Keypoint coordinate data
((

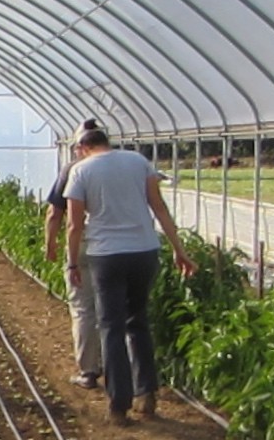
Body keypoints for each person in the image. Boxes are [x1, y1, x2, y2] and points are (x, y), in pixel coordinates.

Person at [64, 128, 195, 423]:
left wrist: (72, 263)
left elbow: (74, 225)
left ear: (84, 146)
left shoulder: (81, 171)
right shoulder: (138, 162)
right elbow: (158, 207)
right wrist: (179, 250)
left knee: (110, 326)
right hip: (144, 252)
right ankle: (147, 394)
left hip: (106, 255)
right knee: (137, 322)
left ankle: (119, 404)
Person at [43, 119, 104, 390]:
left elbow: (55, 213)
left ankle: (89, 370)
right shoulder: (119, 165)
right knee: (110, 308)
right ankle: (114, 367)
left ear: (82, 145)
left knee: (82, 308)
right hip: (113, 245)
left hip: (82, 242)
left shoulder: (71, 170)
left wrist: (51, 245)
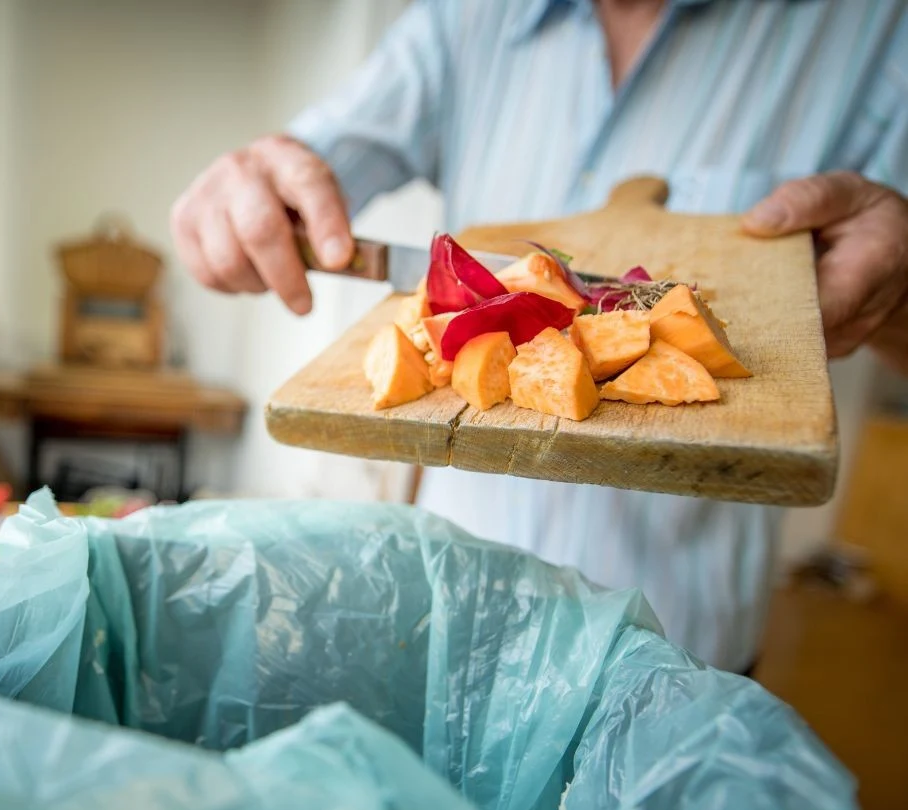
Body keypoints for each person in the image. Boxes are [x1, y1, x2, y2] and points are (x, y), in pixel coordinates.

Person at [170, 0, 908, 673]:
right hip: (447, 628)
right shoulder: (462, 20)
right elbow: (303, 170)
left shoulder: (876, 30)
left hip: (679, 664)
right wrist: (253, 189)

))

PROMPT -
Could you repeat all of the data exactly, minus the pictures?

COMPLETED TASK -
Body keypoints for each person in the image. Boxes are [x1, y1, x2, y2] and points are (x, y), in pixel coordinates.

Person at [64, 128, 195, 423]:
left wrist: (72, 263)
left elbow: (74, 225)
left ear: (84, 146)
left shoulder: (81, 171)
right shoulder: (138, 162)
right elbow: (158, 207)
right wrist: (179, 250)
left knee: (110, 326)
right hip: (144, 252)
right ankle: (147, 394)
left hip: (106, 255)
right knee: (137, 322)
left ankle: (119, 404)
Person at [43, 119, 104, 390]:
left elbow: (55, 213)
left ankle: (89, 370)
right shoulder: (119, 165)
right knee: (110, 308)
right ankle: (114, 367)
left ear: (82, 145)
left knee: (82, 308)
right hip: (113, 245)
left hip: (82, 242)
left shoulder: (71, 170)
left wrist: (51, 245)
Body keypoints for each person in the image. Boxes are [x1, y1, x2, y2] and points are (x, y), in pixel coordinates.

Person at [170, 0, 908, 673]:
right hip: (447, 628)
right shoulder: (462, 20)
right elbow: (303, 170)
left shoulder: (876, 30)
left hip: (679, 664)
right wrist: (253, 189)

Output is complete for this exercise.